2. Materials and Methods

The hydrodynamic radius of the particles was determined by dynamic light scattering (Zetasizer ULTRA (Malvern Panalytical Ltd., Malvern, UK)). In the study, a spectrophotometer HACH LANGE DR-5000 (HACH LANGE GmbH, Düsseldorf, Germany) was used for recording absorbance spectra. AvaSpec-DUAL spectrometers (spectral ranges 219–381 and 379–521 nm, average optical resolution 0.12 and 0.1 nm), StarLine AvaSpec-ULS2048CL (spectral range 517–748 nm, average optical resolution 0.3 nm) were used to record emission spectra. The conductivity and pH of the medium were determined using a SevenExcellence multichannel meter (Mettler Toledo, Greifensee, Switzerland). A JEM 2100 transmission electron microscope (TEM) (JEOL, Tokyo, Japan) was used to study the structure of eroded particles. The accelerating voltage of 200 kV was applied. Scanning electron microscopy was performed using a JSM-6480LV (JEOL, Tokyo, Japan).

The concentration of +3 metal ions was determined by the absorption spectrum of orange solution at a wavelength of 560 nm, using XO (xylenol orange) reagent [41].

BRIEF 1: In the materials and methods excerpt, what accelerating voltage was applied with the transmission electron microscope?
BRIEF 2: Continue the materials and methods excerpt from its last sentence.
The items that come next are taken from a separate source.

(Images with keypoint coordinates)
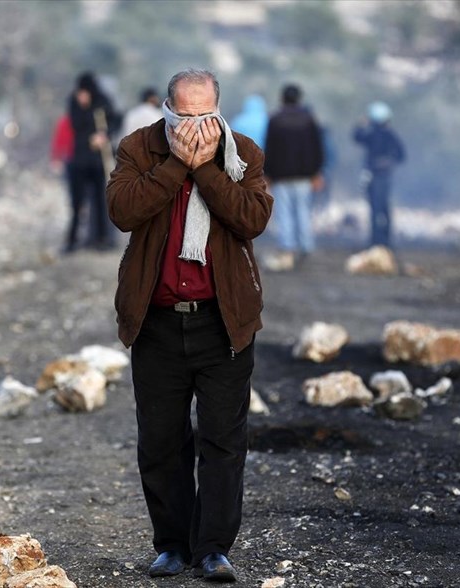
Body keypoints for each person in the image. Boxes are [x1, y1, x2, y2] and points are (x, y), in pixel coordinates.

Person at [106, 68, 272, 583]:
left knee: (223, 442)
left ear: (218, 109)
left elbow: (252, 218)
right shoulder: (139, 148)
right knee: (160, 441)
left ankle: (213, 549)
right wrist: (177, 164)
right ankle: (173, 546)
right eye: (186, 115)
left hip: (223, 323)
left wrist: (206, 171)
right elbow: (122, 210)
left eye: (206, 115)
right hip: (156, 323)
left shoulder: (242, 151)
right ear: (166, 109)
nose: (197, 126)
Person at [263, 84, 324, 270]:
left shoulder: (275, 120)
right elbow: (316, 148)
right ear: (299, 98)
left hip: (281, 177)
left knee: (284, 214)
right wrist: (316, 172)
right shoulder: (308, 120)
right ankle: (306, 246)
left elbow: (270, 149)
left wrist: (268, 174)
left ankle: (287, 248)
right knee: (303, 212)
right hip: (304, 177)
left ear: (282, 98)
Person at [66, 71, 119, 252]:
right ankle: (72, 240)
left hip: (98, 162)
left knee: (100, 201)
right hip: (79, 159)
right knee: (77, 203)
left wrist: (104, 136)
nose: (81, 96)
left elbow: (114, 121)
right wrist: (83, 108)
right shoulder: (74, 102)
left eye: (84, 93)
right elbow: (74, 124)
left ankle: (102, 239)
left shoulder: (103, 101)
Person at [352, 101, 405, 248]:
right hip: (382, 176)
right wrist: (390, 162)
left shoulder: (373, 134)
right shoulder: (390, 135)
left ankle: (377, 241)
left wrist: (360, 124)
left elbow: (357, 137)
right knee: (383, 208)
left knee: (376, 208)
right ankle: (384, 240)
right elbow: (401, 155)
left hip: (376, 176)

==

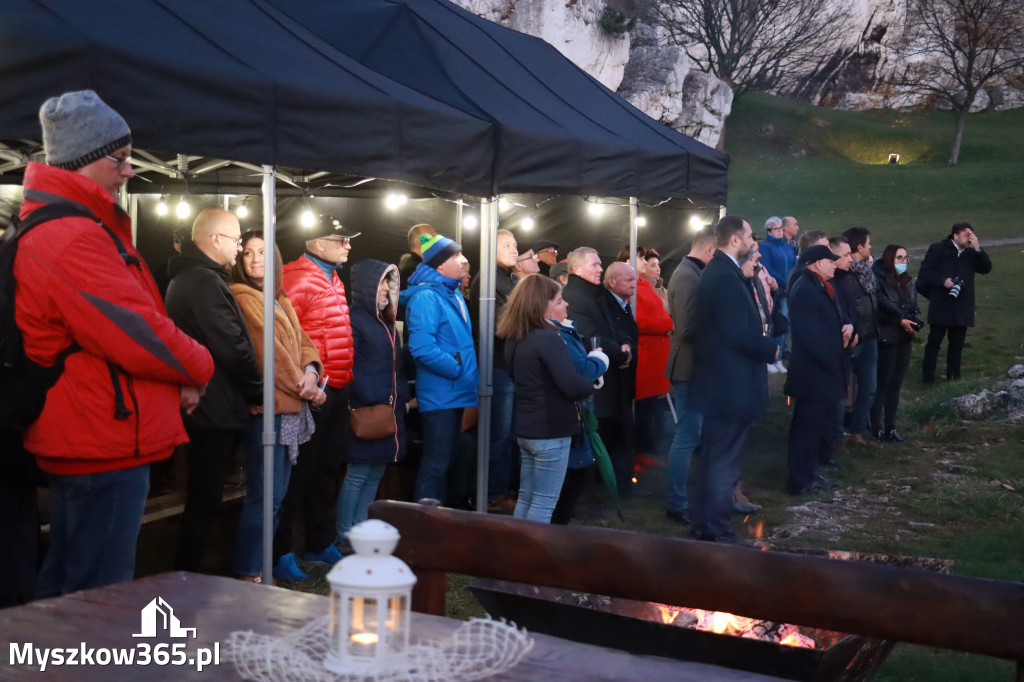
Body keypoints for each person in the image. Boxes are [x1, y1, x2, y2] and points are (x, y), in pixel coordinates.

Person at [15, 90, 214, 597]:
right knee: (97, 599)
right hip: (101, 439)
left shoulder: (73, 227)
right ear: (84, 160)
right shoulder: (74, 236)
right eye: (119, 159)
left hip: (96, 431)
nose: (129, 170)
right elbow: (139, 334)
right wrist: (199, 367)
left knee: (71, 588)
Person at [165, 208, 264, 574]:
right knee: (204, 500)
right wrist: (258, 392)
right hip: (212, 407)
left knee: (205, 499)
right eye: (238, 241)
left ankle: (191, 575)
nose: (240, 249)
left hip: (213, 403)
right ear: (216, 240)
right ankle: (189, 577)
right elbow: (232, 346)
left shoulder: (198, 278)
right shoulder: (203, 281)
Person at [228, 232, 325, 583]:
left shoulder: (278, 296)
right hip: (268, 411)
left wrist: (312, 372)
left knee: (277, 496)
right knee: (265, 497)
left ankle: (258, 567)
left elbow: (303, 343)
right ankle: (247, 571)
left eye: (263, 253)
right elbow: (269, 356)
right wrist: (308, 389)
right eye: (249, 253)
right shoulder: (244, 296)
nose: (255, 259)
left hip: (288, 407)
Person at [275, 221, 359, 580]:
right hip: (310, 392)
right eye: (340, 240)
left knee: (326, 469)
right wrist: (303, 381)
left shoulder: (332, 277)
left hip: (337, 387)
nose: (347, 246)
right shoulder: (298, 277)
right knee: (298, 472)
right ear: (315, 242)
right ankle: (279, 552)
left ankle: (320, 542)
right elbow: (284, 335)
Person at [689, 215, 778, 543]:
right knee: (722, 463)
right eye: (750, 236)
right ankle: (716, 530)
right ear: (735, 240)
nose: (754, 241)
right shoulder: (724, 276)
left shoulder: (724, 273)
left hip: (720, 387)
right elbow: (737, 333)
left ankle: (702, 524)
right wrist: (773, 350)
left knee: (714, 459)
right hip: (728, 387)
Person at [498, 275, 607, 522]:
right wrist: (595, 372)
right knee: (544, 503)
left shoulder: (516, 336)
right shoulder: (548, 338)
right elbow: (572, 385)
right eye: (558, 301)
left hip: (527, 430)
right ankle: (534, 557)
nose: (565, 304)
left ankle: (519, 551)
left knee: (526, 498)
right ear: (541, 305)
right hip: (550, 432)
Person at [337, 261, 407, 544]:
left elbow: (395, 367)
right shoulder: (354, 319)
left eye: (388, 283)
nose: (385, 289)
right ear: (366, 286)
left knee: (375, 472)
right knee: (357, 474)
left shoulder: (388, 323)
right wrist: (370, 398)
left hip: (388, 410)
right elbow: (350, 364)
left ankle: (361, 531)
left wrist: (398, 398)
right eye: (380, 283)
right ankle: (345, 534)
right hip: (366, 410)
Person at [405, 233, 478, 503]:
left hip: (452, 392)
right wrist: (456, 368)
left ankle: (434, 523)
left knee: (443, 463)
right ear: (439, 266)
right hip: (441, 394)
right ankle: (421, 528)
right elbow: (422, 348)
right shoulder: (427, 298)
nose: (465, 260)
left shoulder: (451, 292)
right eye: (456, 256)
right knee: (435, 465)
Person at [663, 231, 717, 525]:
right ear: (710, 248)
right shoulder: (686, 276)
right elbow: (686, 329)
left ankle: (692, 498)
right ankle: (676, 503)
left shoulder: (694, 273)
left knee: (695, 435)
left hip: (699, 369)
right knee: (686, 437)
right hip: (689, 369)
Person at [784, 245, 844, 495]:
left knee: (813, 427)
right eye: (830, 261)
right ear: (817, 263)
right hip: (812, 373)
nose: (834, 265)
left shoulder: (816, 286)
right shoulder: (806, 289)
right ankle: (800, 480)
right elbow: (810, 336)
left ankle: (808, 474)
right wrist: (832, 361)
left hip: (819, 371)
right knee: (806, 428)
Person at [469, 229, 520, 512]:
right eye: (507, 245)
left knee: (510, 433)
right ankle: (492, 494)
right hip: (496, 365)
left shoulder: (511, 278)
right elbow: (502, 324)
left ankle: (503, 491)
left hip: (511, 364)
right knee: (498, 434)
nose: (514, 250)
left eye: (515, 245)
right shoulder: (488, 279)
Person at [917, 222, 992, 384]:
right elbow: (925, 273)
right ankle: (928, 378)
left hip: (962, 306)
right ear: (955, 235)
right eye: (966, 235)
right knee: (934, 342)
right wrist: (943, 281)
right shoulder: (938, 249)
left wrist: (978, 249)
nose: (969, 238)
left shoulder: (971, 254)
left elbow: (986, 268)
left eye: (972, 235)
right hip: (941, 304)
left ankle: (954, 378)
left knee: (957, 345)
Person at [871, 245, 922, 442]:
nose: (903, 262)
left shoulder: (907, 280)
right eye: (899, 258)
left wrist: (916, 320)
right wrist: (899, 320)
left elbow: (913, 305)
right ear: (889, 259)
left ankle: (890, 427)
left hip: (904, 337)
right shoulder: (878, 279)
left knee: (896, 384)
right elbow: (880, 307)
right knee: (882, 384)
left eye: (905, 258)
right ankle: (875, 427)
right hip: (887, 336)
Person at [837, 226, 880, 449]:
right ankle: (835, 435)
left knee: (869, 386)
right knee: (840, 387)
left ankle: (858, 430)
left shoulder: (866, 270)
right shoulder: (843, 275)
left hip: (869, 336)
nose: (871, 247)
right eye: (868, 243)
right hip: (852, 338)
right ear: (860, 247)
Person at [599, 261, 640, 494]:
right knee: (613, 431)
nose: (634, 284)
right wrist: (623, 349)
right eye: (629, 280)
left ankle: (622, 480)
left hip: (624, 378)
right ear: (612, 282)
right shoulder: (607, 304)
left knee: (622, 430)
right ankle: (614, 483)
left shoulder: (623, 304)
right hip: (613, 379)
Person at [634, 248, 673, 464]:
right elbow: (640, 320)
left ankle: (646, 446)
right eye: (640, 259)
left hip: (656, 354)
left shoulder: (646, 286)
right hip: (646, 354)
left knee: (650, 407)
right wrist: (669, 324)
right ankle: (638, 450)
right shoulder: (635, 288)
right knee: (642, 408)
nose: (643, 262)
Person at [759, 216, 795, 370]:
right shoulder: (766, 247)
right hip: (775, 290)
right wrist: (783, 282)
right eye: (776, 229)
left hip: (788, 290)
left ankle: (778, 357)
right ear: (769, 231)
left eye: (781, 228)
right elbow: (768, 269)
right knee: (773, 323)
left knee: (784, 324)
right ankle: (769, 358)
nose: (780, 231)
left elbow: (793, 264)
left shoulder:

ANSWER BOX 1: 200 kV

ANSWER BOX 2:
The concentration of H₂O₂ was determined by the reaction of H₂O₂ and titanium sulfate Ti(SO₄)₂, using a spectrophotometer. The concentration of H₂O₂ could be determined from the absorbance at a wavelength of 410 nm of the yellow solution of H₂TiO₄ [42].

The study employed a high-voltage pulsed-periodic multielectrode ring discharge system in liquid with gas injection between electrodes, capable of delivering total power up to 1000 W [26,37,38]. The discharge chamber consists of a dielectric ring-shaped tube housing four electrode pairs arranged circumferentially, with a 2 mm interelectrode gap for each pair. The high-energy pulses (up to 1 J, ~2 μs duration) enable efficient energy transfer to the liquid, facilitating rapid reaction kinetics and significant alterations in the thermodynamic and chemical parameters of aqueous solutions. The system in Figure 1a operates with an applied voltage amplitude U~20 kV, while during established spark channel conditions U~2 kV with current I~300 A at a pulse repetition frequency f = 50 Hz (Figure 1b).

The experiments utilized stainless-steel electrodes with high iron content (>66%), alloyed with Cr (17–19%), Ni (9–11%), and trace amounts (<1%) of Si, Cu, Ti, C, P, Mn, and S. Argon served as the injected gas, with a 6 L/min flow.

The modular design allows for straightforward scaling, capable of processing up to 600 mL liquid simultaneously—each chamber holds 120 mL, with provisions for connecting up to five chambers or implementing continuous flow operation. By selecting appropriate electrode materials and injected gases, the system can be tailored to produce specific chemical compositions for diverse applications.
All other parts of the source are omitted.